O fado pode ser cantado muito bem sem uma grande voz: Alfredo Marceneiro tinha uma grande voz? Mas no caso de Carlos do Carmo isso não é verdade. Tem uma voz formidável ( sai à mãe). Isso não impede de o julgar um grande parvalhão, passe o exagero literário.
João Vieira

Francisco Seixas da Costa disse...

Caro Anónimo das 19.39. Não há nenhuma "bicada" ao Benfica, como não há ao fado. O Benfica mobilizou todos os portugueses nesses anos 60, comigo incluído. O aproveitamento que o regime fez da justa projeção internacional daquele clube é o meu ponto.

opjj disse...

Caro Dr. Seixas da Costa, o caracter faz parte da educação que se recebeu do berço e dos ensinamentos adquiridos.
Alguém que se refere ao nosso PR-Cavaco Silva como " aquela coisa em Belém" não tem carácter e é um mal formado e por isso merece desprezo.Mais, é um rancoroso subtil.Infelizmente há sempre quem veja o filme ao contrário.Interesses.
Cumps.

Helena Sacadura Cabral disse...

Francisco
Já escrevi no meu blogue sobre a justiça deste prémio dado a Carlos do Carmo. Discordamos politicamente, mas sou amiga da família e fiquei muito feliz com esta distinção. E é ela e o fado que estão aqui em causa. Porém, houve outro fadista de alto gabarito também, que se tem batido pelo fado e por cantar os nossos grandes poetas, que é João Braga. São - dos da sua geração -, dois grandes artistas!

Unknown disse...

"Anónimo" das 09:47

Tem toda a razão. Foi um lapso do "teclado"... :-) :-) :-)

Muito obrigado

Abç

Anónimo disse...

O Fado:
Será que deixou de ser entendido como "Arte Burguesa" que foi o horror dos horrores em arte??
Na "luta de classes", na qual estamos inseridos, o que interessa é: o campesinato, o proletariado e a classe média assaltarem o poder para ascender à burguesia a qualquer preço ou custo. Se se vão encantar com arte como o Fado, o qual puxa ao sentimento, perdem a garra e antes de lá chegarem já pensam como os burgueses decadentes.
Desculpem-me estas palavras mas tenho uma atenuante: não sou politizado e por isso tenho estes pensamentos deslocados.

patricio branco disse...

amalia e carlos do carmo, agentes da internacionalização do fado, grandes interpretes, magnificas vozes e dicção, digna e boas presenças em palco, boas letras e musicas, mas já agora eu acrescentaria o espanhol carlos saura e a sua pelicula fado, tambem muito importante para a internacionalização, divulgação, tambem a unesco e patrimonio cultural mundial-
carlos protagonizava a pelicula espanhola, parece que foi consultor, ele e marizaa dominaram a pelicula, misia foi ignorada por saura, porquê? pois se já nos anos 90 cantava nas melhores salas europeias, berlim, paris, hamburgo, madrid, fez e faz muito pelo novo fado esta misia que foi pioneira das novas gerações de fadistas.
carlos saura premiado e com mérito, mas o fado é trabalho de todos os bons, antes e depois, marceneiro, herminia, o carlos ramos (lembrado por haf e bem), teresa tarouca, maria da fé, a familia hermano da camara, a propria mãe do carlos, lucilia.
carlos do carmo é o saramago do fado e talvez vice-versa, nobel e grammy, literatura e canção.
sim, caro haf, não venhas tarde é um grande fado, bem escolhido para o cantares...

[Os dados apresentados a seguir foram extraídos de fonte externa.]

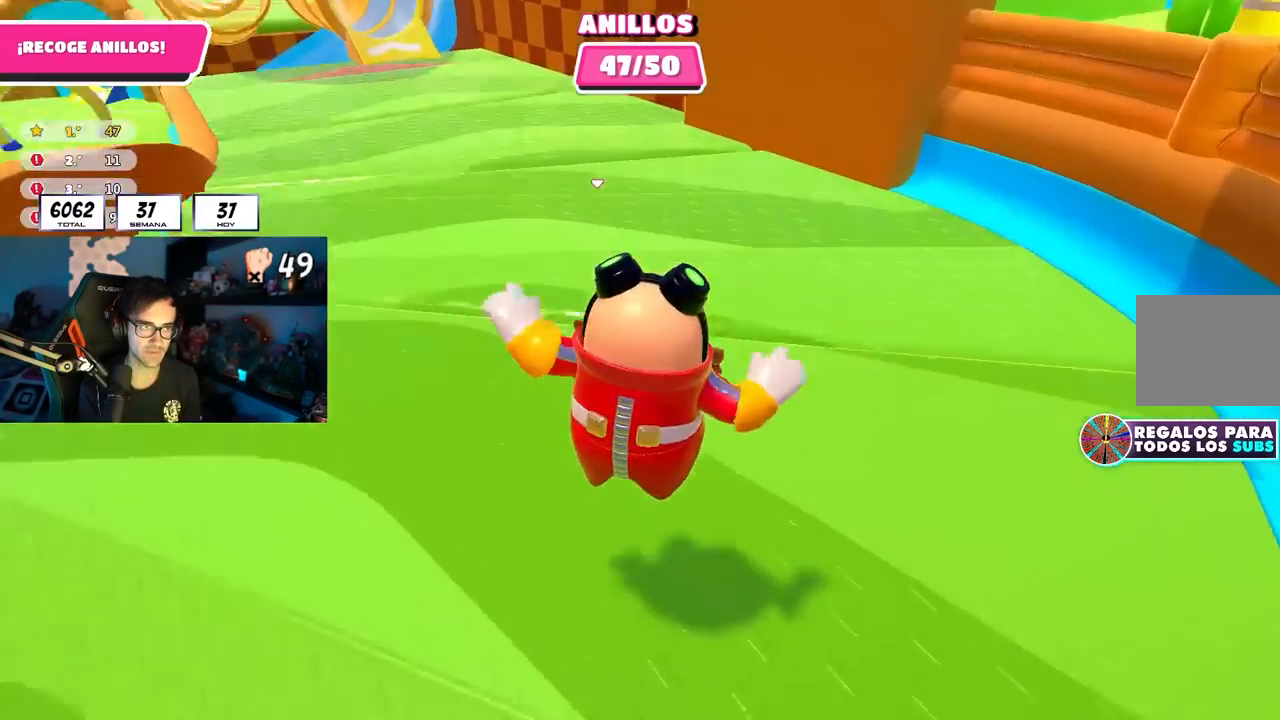
{"buttons": [], "left_stick": "up-left", "right_stick": "center", "events": [[333, "left_stick", "up-left"], [333, "right_stick", "center"]]}
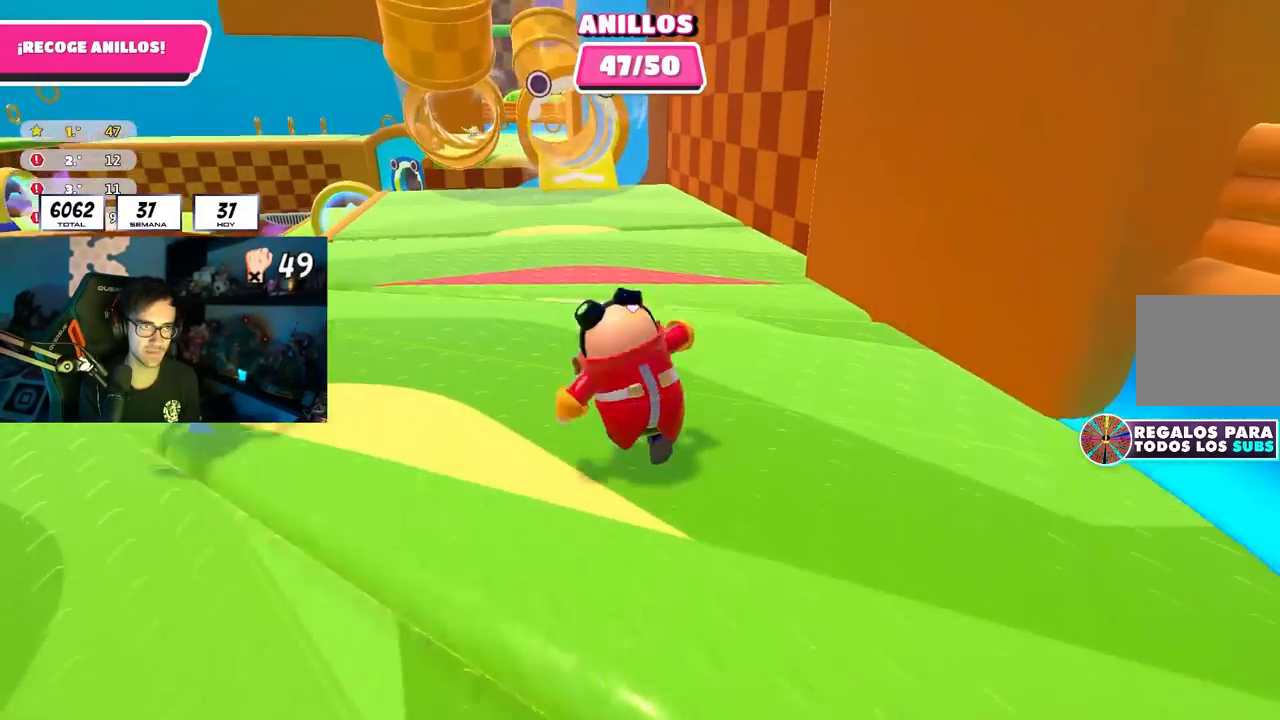
{"buttons": [], "left_stick": "up-left", "right_stick": "center", "events": []}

Portugalredecouvertes disse...

A minha mãe cantava fado com muita frequência enquanto costurava em casa, não por ser do tempo da ditadura, mas porque ela tinha uma voz muito boa e afinada (e isso é uma característica do fado)
ela expressava os sentimentos que sentia, muito só por o meu pai estar quase sempre ausente!

Alvaro silva disse...

Sr embaixador
Uma treta essa do Carlos do Carmo Progressista e Não sei que mais. O que lhe posso dizer é que assisti no Sá da Bandeira no Porto, algures em 73 a um espectáculo dele (a 1ª parte) e do Chico Buarque (a 2ª). A grande maioria dos presentes era do reviralho, como então se dizia e fartaram-se de apupar e assobiar este futuro cantor "progressista",que nessa tempo não era considerado como tal, antes pelo contrário. Depois veio o 25 A e virou a jaqueta e o verbo como tantos outros. E mais não digo pois a tal assisti e posso testemunhar. Mas não misturem capacidades canoras com política, pois o homem canta e cantava bem.Cumprimentos Álvaro Silva

opjj disse...

À v/compreensão se assim o entender.

O 1º opinador parece destilar ódio e rancôr a Cavaco Silva em todos os seus escritos. Afinal onde mora os seus apregoados saberes? Não será ele o portador de tais defeitos?
Mais, se não sabe construir frases em latim, faça-o em português, com ou sem acordo O.
Cumps.


Os borregos

Pierre Bourguignon foi, ao tempo em que eu era embaixador em França, um dos grandes amigos de Portugal. Deputado à Assembleia Nacional franc...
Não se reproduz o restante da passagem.